> [Supplied records]:
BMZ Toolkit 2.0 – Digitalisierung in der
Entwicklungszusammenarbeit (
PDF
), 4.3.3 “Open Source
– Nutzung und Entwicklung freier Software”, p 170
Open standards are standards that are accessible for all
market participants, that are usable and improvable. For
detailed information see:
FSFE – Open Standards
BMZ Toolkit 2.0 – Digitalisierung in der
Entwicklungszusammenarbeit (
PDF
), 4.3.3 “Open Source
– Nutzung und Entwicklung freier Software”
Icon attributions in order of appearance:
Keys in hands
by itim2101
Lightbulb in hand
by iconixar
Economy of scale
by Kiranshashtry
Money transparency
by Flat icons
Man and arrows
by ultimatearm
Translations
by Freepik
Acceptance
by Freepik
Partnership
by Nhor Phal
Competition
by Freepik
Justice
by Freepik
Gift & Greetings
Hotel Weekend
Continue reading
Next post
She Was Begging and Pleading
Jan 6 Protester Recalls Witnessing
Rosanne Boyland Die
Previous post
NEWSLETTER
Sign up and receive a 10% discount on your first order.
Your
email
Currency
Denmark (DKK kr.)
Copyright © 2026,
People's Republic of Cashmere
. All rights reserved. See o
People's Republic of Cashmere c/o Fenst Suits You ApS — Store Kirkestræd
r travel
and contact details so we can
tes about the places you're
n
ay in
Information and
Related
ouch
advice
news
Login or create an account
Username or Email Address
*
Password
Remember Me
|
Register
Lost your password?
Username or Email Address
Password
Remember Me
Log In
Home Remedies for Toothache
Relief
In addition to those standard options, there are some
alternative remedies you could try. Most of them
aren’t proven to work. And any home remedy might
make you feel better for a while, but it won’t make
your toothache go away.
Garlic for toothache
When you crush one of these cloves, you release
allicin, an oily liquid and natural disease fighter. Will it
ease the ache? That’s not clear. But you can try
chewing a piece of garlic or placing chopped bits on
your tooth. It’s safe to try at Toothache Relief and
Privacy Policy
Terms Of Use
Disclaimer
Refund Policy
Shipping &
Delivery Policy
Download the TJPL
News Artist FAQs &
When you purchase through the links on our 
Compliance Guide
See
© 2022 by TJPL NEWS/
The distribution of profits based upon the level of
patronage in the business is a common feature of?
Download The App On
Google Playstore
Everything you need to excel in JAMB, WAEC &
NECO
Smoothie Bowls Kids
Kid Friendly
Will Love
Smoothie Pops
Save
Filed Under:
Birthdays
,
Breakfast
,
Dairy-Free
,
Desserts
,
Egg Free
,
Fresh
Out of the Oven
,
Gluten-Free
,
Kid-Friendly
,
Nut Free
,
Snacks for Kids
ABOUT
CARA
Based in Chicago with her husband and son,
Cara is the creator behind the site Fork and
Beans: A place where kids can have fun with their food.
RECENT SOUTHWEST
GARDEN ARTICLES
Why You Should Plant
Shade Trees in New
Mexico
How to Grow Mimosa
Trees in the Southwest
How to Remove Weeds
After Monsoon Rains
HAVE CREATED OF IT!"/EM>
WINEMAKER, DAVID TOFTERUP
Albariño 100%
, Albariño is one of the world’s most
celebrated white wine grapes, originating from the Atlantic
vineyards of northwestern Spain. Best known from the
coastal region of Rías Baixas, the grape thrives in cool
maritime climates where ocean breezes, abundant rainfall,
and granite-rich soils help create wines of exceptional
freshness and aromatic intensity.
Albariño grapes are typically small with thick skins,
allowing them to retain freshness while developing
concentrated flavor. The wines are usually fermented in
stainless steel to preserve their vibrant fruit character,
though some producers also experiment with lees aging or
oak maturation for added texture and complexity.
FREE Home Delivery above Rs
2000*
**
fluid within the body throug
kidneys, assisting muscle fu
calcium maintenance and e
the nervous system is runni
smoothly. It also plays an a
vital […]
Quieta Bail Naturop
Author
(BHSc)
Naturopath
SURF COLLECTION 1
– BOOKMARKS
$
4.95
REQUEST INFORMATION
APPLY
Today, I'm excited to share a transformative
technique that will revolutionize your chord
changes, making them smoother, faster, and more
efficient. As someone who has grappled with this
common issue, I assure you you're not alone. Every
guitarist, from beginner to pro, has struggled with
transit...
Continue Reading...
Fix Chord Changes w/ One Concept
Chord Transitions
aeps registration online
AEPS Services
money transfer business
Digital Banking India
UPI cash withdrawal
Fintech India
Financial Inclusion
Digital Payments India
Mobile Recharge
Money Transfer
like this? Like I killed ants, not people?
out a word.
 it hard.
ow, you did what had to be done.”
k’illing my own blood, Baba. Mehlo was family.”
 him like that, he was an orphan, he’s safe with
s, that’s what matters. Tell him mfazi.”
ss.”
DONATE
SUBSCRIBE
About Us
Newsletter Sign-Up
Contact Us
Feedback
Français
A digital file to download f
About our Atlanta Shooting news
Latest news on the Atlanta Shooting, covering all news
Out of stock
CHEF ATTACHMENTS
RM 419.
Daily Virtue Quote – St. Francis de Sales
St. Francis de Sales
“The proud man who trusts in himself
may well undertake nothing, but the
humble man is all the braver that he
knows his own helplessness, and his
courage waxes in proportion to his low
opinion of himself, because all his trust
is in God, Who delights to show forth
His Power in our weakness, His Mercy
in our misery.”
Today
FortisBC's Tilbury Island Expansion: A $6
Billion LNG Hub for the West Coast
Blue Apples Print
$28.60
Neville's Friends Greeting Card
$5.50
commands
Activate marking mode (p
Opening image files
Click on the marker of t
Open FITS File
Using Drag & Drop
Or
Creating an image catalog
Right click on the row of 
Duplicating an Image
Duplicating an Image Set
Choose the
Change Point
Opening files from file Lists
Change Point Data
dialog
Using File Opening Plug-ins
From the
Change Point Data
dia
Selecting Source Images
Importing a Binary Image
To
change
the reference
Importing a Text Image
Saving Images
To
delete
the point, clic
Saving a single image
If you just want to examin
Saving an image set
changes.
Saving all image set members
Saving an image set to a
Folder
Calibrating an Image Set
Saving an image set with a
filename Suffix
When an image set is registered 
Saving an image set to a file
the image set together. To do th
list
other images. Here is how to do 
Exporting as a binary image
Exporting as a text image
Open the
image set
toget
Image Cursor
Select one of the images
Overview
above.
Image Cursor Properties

> [What is being asked]: Please count the lines in the data above that contain the string "business". Reply with only that number.

> [Answer to this problem]: 2